Although He penetrates and fills all its parts, He is not a part of it. It opposes the earlier Socinian view and the later Deistic view or any other approach that would put God in His heaven running the universe by setting it in motion and then removing Himself from it.īy the same token, it must be steadily maintained that God is not by His omnipresence bound by the universe that He has brought into existence. Although the idea of omnipresence seems inconceivable to finite minds, the fact of it must be steadily maintained. Part of the miracle of creation is that God’s omnipresence does not exclude the existence of persons and things, but rather is the “ground of being” (Tillich) which makes all other existence possible because of His Being.

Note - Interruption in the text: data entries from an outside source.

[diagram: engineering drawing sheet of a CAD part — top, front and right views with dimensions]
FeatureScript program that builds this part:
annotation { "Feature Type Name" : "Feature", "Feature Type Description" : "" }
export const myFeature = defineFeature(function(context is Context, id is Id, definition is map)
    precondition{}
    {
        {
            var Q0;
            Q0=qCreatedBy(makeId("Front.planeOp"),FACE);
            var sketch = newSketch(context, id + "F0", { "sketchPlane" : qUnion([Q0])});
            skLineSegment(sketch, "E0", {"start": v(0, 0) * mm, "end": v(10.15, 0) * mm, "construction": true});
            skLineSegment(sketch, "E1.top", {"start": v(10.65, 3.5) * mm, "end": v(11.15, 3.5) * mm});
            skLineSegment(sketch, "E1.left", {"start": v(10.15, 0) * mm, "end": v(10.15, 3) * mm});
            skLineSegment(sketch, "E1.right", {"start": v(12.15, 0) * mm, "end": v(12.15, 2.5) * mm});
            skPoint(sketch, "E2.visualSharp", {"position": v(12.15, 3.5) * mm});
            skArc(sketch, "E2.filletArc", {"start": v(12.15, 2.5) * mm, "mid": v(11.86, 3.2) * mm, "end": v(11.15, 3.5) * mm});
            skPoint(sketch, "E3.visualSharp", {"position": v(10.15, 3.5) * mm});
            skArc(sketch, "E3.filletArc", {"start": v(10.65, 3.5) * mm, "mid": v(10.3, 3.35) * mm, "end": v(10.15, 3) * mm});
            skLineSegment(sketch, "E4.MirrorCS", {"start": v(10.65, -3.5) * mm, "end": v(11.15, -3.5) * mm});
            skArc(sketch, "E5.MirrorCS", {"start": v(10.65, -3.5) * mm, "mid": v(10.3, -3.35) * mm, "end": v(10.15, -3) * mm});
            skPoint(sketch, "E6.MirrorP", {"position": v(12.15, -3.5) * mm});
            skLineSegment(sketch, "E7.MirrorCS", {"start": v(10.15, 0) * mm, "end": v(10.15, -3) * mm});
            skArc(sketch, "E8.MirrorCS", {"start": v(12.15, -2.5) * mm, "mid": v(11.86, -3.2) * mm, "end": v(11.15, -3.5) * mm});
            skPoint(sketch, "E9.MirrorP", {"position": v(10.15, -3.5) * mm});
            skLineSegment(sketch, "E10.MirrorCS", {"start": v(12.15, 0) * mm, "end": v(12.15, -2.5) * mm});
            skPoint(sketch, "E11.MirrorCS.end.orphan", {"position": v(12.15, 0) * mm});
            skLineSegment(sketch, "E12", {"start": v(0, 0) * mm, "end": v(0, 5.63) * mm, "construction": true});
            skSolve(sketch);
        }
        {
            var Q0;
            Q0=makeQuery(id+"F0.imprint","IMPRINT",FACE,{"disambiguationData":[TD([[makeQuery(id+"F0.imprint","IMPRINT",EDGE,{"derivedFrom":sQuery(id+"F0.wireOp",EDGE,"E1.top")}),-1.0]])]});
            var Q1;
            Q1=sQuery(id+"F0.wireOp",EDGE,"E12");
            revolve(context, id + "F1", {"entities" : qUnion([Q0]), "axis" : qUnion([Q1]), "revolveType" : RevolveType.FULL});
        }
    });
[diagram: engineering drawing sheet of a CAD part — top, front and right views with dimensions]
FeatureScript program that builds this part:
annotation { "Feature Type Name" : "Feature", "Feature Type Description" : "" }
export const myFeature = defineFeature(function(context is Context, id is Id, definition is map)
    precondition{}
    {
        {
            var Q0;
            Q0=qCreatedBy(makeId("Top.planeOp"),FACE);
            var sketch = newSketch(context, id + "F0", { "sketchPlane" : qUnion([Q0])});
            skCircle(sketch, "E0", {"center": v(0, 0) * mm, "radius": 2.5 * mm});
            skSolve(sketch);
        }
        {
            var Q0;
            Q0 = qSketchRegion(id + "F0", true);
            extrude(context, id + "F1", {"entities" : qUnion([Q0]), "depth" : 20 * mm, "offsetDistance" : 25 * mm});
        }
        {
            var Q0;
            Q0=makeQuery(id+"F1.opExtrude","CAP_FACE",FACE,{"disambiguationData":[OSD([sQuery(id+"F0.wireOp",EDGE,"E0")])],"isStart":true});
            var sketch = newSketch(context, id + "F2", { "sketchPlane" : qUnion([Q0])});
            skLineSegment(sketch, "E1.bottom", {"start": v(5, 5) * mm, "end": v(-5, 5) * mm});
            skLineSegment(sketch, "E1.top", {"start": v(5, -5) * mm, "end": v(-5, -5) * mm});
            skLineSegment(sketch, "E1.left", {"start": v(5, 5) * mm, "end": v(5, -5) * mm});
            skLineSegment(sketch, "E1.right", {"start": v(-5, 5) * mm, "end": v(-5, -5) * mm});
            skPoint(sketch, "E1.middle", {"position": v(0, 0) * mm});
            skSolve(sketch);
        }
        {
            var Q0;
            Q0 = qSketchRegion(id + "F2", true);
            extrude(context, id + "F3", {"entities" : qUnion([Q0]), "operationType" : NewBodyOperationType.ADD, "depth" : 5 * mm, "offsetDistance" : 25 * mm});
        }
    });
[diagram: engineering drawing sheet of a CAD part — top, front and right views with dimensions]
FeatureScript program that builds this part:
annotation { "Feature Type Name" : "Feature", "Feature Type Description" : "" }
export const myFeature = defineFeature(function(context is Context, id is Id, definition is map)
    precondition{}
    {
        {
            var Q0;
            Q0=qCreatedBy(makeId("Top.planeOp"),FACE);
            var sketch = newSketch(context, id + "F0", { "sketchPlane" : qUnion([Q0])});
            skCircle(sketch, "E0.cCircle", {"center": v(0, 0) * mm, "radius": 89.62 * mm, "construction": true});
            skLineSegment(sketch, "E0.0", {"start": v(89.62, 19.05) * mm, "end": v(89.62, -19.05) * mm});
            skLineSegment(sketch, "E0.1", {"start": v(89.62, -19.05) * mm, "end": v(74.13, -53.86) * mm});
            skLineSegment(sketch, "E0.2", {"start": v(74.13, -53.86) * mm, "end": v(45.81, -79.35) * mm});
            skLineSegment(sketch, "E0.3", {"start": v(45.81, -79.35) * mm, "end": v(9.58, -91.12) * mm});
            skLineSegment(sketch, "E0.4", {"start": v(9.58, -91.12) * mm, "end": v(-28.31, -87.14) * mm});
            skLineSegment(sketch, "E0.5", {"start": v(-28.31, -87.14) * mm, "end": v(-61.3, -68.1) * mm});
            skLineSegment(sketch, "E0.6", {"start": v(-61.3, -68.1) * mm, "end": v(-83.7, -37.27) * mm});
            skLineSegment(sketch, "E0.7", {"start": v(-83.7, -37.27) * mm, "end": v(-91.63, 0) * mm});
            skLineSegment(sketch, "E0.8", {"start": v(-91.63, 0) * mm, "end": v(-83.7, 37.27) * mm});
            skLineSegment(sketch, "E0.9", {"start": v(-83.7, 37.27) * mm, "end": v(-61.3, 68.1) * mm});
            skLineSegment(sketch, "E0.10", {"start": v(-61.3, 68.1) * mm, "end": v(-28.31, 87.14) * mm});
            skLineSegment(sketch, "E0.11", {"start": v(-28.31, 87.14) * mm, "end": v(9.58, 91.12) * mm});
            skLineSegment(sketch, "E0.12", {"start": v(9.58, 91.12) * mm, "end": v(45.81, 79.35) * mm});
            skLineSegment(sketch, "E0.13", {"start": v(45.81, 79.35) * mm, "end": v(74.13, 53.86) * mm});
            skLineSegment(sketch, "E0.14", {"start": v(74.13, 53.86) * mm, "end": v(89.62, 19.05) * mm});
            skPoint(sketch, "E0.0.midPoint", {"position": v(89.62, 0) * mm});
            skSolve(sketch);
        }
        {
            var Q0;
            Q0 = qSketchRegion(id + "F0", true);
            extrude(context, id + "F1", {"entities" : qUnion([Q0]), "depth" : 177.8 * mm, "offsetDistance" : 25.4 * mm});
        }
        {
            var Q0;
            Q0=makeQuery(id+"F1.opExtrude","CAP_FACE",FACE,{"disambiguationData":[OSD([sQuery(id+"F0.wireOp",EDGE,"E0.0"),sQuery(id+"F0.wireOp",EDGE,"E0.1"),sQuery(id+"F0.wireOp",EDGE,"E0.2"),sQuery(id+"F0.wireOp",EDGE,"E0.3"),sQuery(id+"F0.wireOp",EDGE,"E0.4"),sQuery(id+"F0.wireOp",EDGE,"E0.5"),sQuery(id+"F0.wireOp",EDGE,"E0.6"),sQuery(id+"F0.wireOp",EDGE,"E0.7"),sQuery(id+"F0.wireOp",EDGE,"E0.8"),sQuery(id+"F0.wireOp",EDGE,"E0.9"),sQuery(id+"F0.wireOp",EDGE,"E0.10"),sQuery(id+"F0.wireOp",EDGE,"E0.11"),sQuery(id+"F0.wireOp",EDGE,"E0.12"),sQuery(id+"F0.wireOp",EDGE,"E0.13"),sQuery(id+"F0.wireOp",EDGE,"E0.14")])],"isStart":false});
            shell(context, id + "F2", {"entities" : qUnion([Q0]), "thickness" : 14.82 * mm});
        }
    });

As a spiritual rather than a material being, He is able to penetrate and fill the universe in all its parts. It follows from the above that the omnipresence of God is of His very essence, truly an attribute. Or, more inclusively, if possible, “Do I not fill heaven and earth? says the Lord” ( Jer 23:24). “Do not say in your heart ‘Who will ascend into heaven?’ (that is, to bring Christ down) or ‘Who will descend into the abyss?’ (that is, to bring Christ up from the dead)” ( Rom 10:6, 7), or “Whither shall I go from thy Spirit? Or whither shall I flee from thy presence?” ( Ps 139:7). Neither the noun “omnipresence” nor the adjective “omnipresent” occurs anywhere in Scripture, but the idea is a Scriptural necessity: God’s presence everywhere not only is assumed in Scripture, but is frequently explicitly formulated.